══ EXTRACTED TEXT
Have a conversation with your boss about current salary and/or commission rates. If you’re not satisfied or want a change, don’t be afraid to look around at other positions. Some of them might even have a student loan debt reimbursement plan!

Start a Side Hustle

This could be coaching students on the weekends, driving for Uber, or taking paid online surveys. There are tons of ways to make money outside your 9-5. Now that you have a clear plan to pay off your debts, you’ll be more motivated than ever to figure out creative new ways to earn money.

Build an Online Business

There are so many websites and blogs that earn money from ads, affiliates, and other online products. Find your niche and get started.

3. Celebrate Your Wins

As you progress in your debt payoff journey, don’t forget to celebrate your wins. You need to always reward yourself for the hard work and discipline that is required to get out of debt.

While you shouldn’t celebrate so big that it increases debt, make sure to factor in little rewards to keep you motivated.

4. Set New Financial Goals

Eventually, with a plan and these steps, you can rid yourself of your debt. Once you do, make sure to celebrate your monumental achievement, but don’t stop there.
════
══ DATA IN THIS EXERCISE
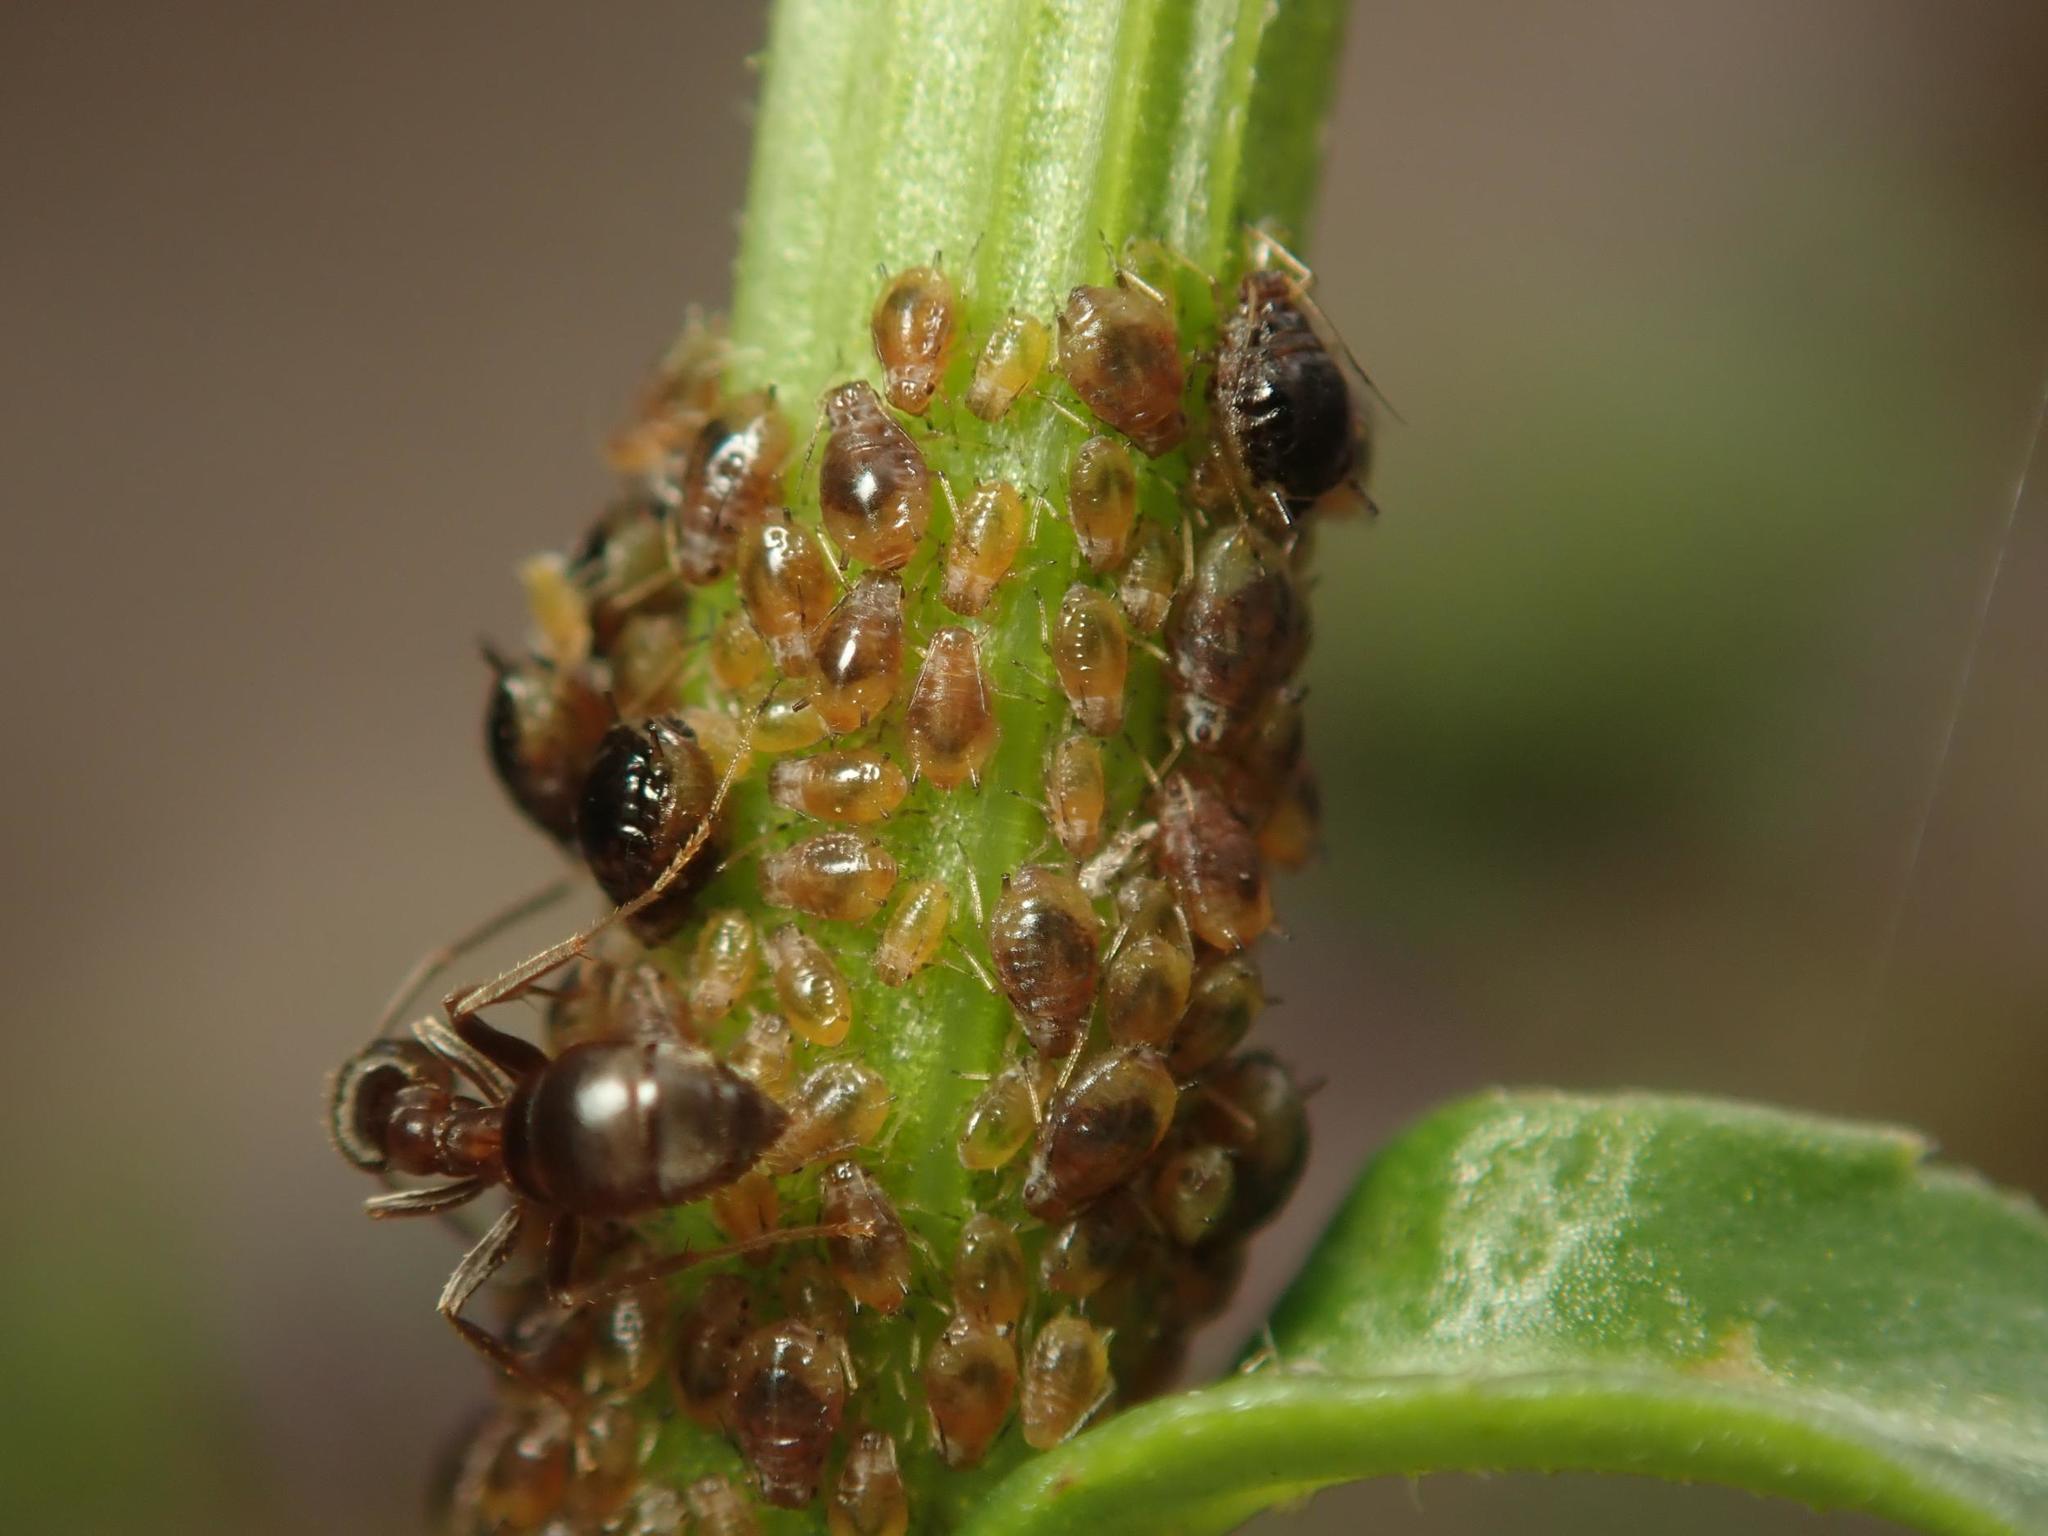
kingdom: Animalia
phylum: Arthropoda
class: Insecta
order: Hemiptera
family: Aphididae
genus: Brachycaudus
════
══ DATA IN THIS EXERCISE
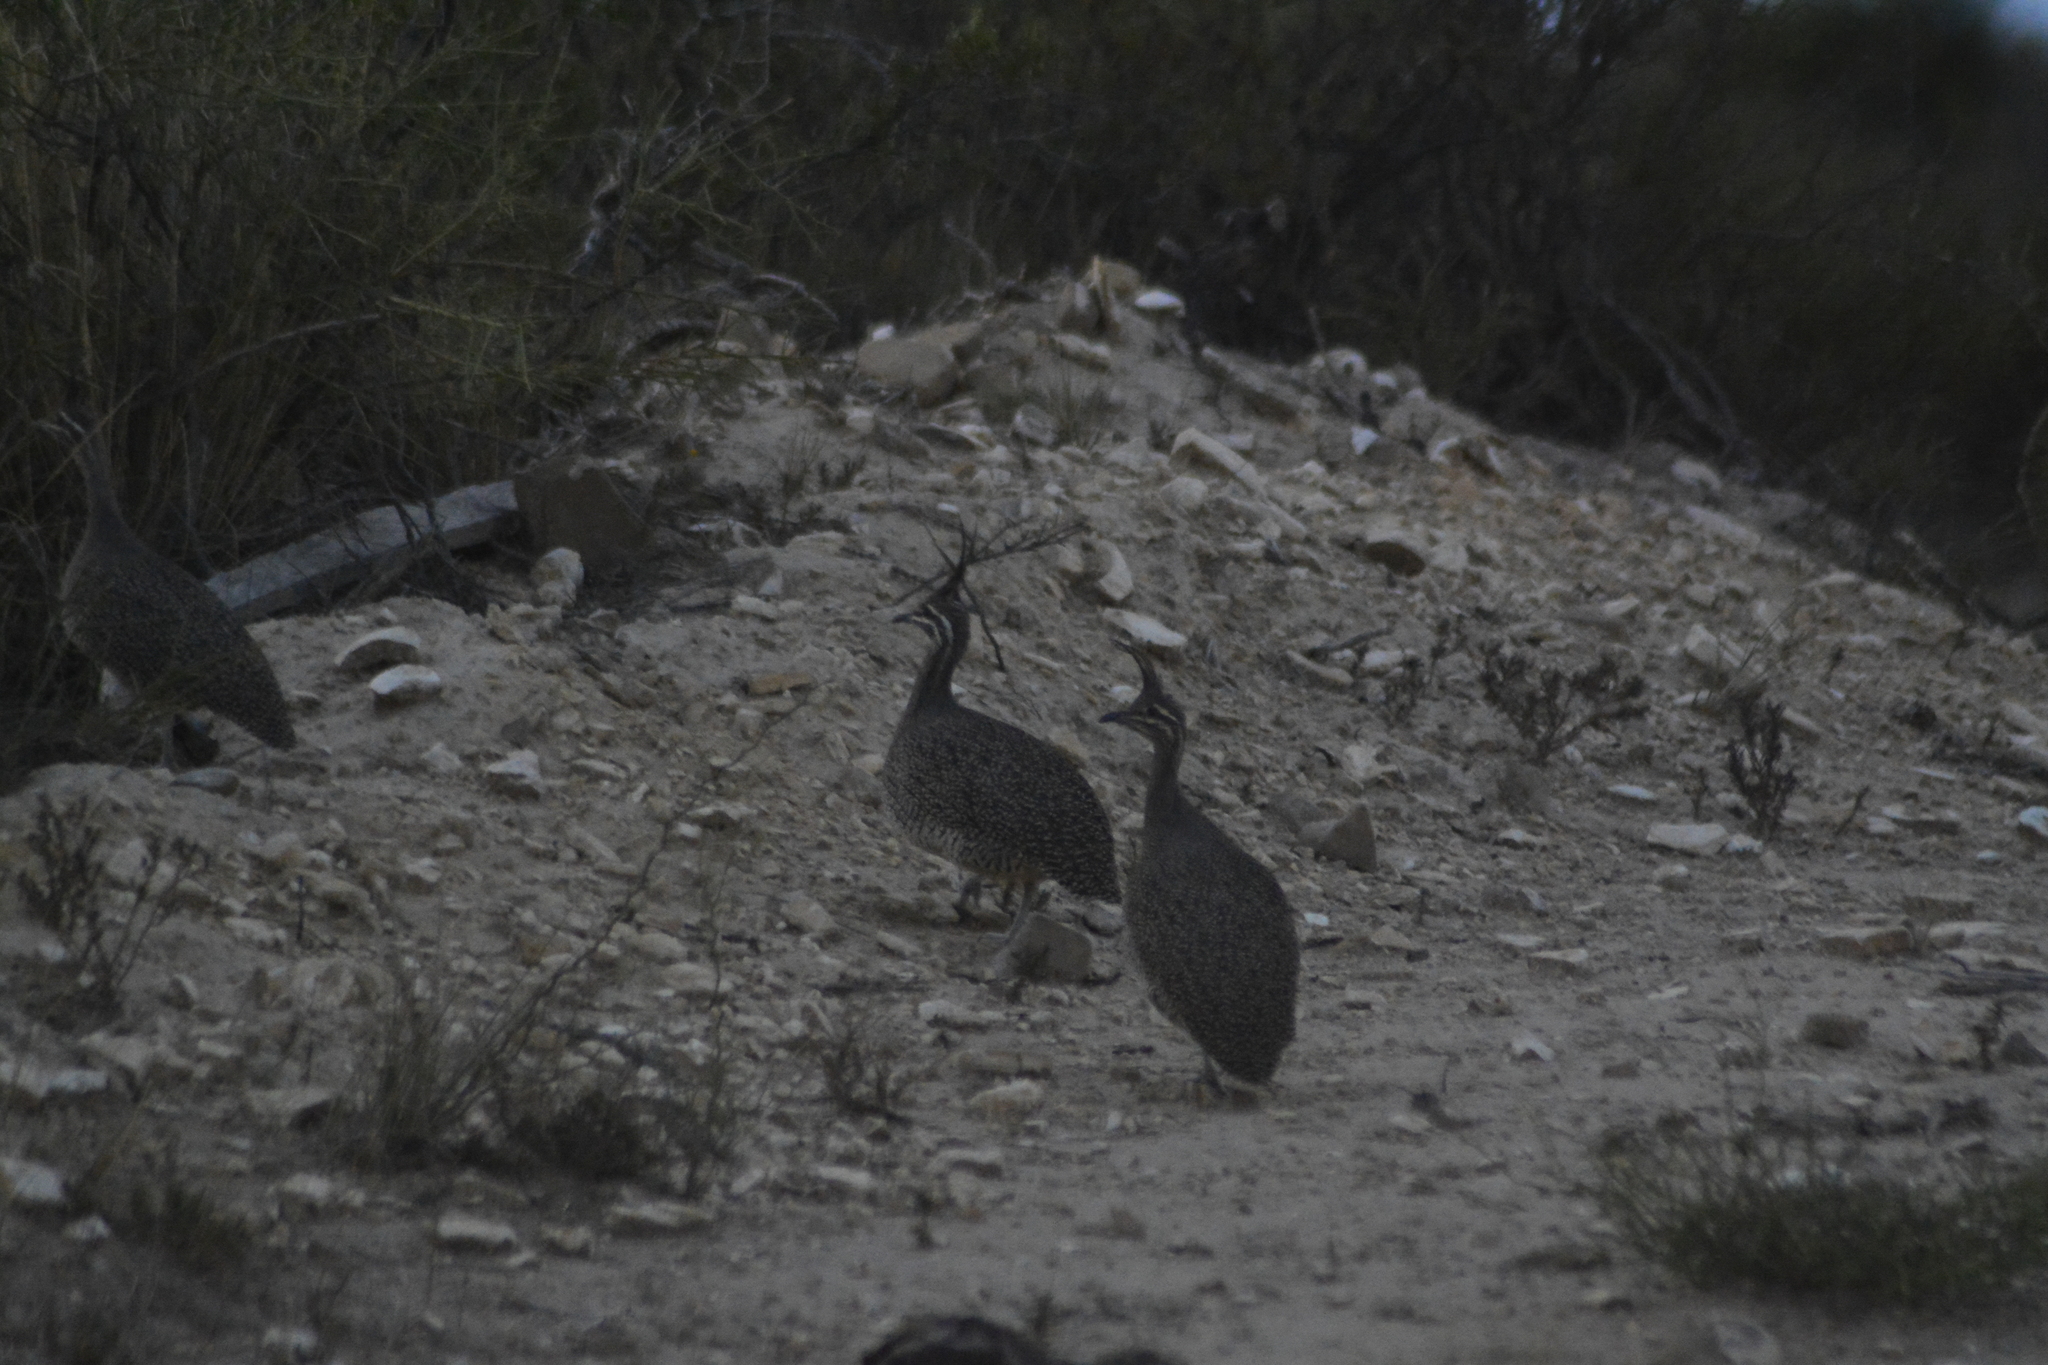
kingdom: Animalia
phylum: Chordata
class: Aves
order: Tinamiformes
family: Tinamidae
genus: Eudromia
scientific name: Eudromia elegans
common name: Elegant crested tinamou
════
# REQUIRED TASKS
a – Please put the lines of the records from the line with "order: Tinamiformes" up to and including the line with "common name: Elegant crested tinamou" into a numbered list, leaving out any blank lines.
b – Write what comes next in the text on paying off debt, picking up after its last sentence.
The records and the debt payoff text were taken from unrelated sources.

# RESULTS IN ORDER
a –
1. order: Tinamiformes
2. family: Tinamidae
3. genus: Eudromia
4. scientific name: Eudromia elegans
5. common name: Elegant crested tinamou

b –
Now, you can focus on acquiring wealth and increasing your net worth. Set new financial goals so you have a new target to aim toward. Here’s how to set financial goals and actually meet them.

These could be anything now that you are debt free! Think about where you want to travel, buying your first home, or saving for your future retirement. Just like before, make sure that your goals are specific, measurable, and achievable.

Conclusion

Congrats, you can now set a plan in motion to finally pay off your debt quickly (and hopefully forever)!

Remember, if you want to get out of debt quickly, it’s not always easy. Just like any big goal, there will be sacrifices, challenges, and problems to overcome.